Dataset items
□ □ □
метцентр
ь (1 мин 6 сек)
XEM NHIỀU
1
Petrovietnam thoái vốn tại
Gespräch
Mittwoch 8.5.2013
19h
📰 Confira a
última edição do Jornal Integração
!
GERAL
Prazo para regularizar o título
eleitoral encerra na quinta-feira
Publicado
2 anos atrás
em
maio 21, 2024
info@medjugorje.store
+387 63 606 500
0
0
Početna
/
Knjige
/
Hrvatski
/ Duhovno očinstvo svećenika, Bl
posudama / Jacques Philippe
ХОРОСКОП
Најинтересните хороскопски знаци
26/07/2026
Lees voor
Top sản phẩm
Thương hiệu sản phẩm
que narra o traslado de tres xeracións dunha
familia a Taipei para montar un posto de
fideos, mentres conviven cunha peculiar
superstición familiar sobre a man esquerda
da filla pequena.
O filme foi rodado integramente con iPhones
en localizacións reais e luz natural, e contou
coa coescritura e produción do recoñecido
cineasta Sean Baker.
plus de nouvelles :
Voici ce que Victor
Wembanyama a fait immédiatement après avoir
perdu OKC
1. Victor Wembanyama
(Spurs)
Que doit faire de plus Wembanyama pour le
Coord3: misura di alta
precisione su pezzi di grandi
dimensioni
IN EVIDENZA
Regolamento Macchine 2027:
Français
□ □ □
#### Problem details
Note every line of the records that holds the word "Wembanyama", and copy it.

#### Solved exercise
Wembanyama a fait immédiatement après avoir
1. Victor Wembanyama
Que doit faire de plus Wembanyama pour le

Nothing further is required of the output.